Deere & Co. (DE) Stock Falls on Lower Forecast
Founded in 1837, Moline, Illinois based Deere & Company is the world's largest manufacturers of farm equipment and agricultural machinery, as well as heavy equipment for forestry and construction.
Shares of the Deere & Co. (DE) were trading off -1.21 or -1.32 percent to $90.50 per share in Friday's premarket after the company announced first quarter earnings early this morning. The company reported better than expected earnings, but its outlook for equipment sales was lowered for the rest of the year. Deere & Co. stock closed at $91.71 per share, down -1.04 or -1.12 percent in Thursday's regular trading session.

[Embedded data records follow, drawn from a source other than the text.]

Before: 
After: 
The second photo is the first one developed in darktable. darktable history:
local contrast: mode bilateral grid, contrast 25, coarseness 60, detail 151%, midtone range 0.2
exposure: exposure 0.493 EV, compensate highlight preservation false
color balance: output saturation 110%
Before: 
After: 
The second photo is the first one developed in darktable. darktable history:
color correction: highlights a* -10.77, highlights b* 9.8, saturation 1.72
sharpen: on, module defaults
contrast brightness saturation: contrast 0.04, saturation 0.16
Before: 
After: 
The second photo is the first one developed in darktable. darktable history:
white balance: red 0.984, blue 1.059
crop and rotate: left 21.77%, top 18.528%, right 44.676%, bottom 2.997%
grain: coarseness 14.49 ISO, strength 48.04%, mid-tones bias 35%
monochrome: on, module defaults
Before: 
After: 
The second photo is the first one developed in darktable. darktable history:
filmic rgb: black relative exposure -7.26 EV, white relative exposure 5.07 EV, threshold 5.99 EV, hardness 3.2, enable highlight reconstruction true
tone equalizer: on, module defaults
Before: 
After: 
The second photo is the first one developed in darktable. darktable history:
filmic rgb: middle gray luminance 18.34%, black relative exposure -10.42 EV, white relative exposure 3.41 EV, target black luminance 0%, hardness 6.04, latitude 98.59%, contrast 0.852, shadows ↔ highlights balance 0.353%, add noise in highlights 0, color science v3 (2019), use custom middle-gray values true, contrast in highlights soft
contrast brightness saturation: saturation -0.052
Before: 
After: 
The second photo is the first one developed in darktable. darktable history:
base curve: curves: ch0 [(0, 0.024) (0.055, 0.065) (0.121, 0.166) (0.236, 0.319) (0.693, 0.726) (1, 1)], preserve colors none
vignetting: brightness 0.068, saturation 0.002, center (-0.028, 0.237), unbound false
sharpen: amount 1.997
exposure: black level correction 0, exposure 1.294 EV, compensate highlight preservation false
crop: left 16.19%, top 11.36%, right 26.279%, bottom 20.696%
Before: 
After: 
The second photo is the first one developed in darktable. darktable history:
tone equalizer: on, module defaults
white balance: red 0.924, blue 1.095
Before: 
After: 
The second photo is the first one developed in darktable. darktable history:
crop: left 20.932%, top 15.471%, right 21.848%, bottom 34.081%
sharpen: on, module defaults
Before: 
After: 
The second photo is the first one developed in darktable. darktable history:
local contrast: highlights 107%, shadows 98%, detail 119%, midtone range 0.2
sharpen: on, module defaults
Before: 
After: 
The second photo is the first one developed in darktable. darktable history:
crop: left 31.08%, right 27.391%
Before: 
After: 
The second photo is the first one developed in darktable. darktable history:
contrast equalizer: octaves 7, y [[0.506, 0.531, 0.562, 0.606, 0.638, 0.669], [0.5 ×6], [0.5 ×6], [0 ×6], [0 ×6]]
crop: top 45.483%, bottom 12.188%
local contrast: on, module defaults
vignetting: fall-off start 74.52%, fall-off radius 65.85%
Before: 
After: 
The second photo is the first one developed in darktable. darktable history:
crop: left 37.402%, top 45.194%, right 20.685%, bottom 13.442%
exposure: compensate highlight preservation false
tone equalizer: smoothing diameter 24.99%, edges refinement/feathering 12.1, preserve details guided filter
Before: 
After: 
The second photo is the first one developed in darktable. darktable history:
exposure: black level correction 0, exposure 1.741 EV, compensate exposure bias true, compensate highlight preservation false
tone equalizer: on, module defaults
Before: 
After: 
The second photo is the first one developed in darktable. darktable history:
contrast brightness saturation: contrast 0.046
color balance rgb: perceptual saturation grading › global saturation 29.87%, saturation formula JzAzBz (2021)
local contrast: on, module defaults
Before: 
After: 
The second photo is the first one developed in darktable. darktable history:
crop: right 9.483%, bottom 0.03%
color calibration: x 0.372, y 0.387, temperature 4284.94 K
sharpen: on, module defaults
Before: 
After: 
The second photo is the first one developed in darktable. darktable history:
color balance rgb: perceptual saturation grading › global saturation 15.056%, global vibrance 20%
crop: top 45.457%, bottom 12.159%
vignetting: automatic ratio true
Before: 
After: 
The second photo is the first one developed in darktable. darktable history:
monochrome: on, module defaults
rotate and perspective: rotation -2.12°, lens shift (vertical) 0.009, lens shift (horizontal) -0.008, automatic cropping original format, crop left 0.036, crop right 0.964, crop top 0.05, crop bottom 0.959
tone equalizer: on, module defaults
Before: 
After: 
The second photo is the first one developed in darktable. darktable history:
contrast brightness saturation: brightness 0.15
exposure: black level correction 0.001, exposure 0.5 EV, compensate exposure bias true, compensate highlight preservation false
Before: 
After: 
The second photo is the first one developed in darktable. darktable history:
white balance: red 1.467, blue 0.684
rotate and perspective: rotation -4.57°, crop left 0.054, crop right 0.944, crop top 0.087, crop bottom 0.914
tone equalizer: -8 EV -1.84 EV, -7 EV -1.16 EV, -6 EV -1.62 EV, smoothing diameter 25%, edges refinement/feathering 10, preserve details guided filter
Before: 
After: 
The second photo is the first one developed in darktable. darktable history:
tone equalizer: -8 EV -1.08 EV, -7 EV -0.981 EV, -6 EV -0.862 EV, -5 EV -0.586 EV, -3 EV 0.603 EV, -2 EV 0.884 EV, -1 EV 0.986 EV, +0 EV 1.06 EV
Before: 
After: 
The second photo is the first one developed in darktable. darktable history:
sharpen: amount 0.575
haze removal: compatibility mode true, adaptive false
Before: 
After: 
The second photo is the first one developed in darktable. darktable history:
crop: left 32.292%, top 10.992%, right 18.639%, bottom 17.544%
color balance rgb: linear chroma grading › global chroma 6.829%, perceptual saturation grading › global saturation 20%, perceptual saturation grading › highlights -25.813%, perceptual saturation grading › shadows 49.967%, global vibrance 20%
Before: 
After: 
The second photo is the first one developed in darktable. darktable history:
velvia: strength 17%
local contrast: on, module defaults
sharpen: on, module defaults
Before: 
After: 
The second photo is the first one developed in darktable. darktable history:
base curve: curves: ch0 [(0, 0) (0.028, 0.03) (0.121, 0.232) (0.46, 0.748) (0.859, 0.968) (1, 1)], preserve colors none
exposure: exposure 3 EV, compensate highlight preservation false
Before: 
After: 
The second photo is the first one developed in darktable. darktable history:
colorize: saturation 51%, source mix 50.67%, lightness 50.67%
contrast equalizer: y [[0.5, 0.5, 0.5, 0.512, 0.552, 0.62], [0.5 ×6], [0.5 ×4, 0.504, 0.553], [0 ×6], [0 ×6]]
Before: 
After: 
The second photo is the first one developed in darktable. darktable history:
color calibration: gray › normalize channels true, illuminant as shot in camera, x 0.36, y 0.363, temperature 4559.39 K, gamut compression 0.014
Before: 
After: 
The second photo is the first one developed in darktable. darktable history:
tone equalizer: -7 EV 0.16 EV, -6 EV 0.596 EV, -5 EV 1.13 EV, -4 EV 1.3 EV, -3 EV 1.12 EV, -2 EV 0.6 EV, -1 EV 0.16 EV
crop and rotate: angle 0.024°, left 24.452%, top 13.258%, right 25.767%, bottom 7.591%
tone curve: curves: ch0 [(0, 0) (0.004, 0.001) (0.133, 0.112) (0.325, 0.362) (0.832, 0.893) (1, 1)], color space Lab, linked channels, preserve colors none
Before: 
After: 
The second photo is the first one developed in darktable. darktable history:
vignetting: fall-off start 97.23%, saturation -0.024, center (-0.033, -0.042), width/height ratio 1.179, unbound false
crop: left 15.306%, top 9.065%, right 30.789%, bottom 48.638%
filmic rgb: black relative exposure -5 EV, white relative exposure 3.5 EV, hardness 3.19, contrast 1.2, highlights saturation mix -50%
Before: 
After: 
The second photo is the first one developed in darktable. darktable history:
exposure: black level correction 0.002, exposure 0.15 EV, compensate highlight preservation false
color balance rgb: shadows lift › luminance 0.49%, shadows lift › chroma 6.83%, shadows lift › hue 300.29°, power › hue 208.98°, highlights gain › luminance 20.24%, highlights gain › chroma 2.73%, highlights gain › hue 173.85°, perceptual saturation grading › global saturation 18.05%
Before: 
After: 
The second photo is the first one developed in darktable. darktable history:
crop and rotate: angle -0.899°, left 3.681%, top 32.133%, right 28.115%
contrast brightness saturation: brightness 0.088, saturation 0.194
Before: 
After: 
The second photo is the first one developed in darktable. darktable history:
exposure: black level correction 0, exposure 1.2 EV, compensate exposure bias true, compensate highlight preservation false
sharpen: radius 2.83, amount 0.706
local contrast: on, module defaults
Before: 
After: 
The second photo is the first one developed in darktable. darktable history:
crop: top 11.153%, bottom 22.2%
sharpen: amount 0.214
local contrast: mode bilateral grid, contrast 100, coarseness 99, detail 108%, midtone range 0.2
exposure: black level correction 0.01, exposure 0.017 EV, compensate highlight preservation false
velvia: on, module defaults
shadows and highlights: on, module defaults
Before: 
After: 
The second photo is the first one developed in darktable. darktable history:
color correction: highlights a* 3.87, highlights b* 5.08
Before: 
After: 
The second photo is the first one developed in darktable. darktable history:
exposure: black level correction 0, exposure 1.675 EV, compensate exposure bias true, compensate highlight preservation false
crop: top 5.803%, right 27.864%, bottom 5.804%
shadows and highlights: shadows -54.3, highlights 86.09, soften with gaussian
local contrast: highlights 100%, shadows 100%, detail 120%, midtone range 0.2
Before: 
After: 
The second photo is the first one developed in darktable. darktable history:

The company announced net income of $368.8 million or $1.12 per share for the company's first quarter ended on January 31st. This compares to net income of $681.1 million or $1.81 per share in the same period one year ago. Analysts expected the company to earn $0.82 per share in the first quarter.
Total revenue from worldwide sales dropped to $6.383 billion in the quarter, versus $7.654 billion last year, a decline of -19 percent. Net sales from equipment operations declined to $5.605 billion compared to $6.949 billion in the first quarter of 2014. Analysts predicted the company would report worldwide sales of $6.09 billion and equipment sales of $5.49 billion for the first quarter.
The better than expected earnings were in large part due to strength in construction and forestry machinery sales, which offset weakness in its agricultural products. Farm equipment sales were under significant pressure due to falling agricultural commodity prices and weak demand.
Deere & Company Chairman and Chief Executive Officer, Samuel R. Allen said in the company's press release that, "Deere's first-quarter performance reflected sluggish conditions in the global farm sector, which reduced demand for agricultural machinery, particularly larger models, and led to lower sales and income. At the same time, our construction and forestry and financial services divisions had higher profits, showing the benefit of a well-rounded business lineup. Deere's results also demonstrated the progress we've made creating a more flexible, responsive cost structure."
The company revised its outlook for equipment sales for its full fiscal year from a -15 percent decline to -17 percent, with sales for the second quarter expected to decline by -19 percent compared with the same period one year ago. The figures include a negative currency translation effect of approximately -3 percent for the full year and -4 percent for the second quarter. Net income for the entire 2015 year is now expected to be around $1.8 billion.
Allen continued saying that, "Even with a continued pullback in the agricultural sector, John Deere expects to remain solidly profitable in 2015. Our forecast reflects a level of results much better than we've experienced in previous downturns. This illustrates our success establishing a wider range of revenue sources and a more durable business model."
Deere & Company stock is trading at the higher end of its yearly range. This morning's selloff does not look significant, in large part due to quarterly earnings beating analyst forecasts. Also, last week Warren Buffet's Berkshire Hathaway announced it had taken a $1.51 billion stake in the company, purchasing 17.1 million shares of the company in the third quarter of 2014. As market conditions and the world economy begin improving, Deere stock will probably continue to be a sound investment.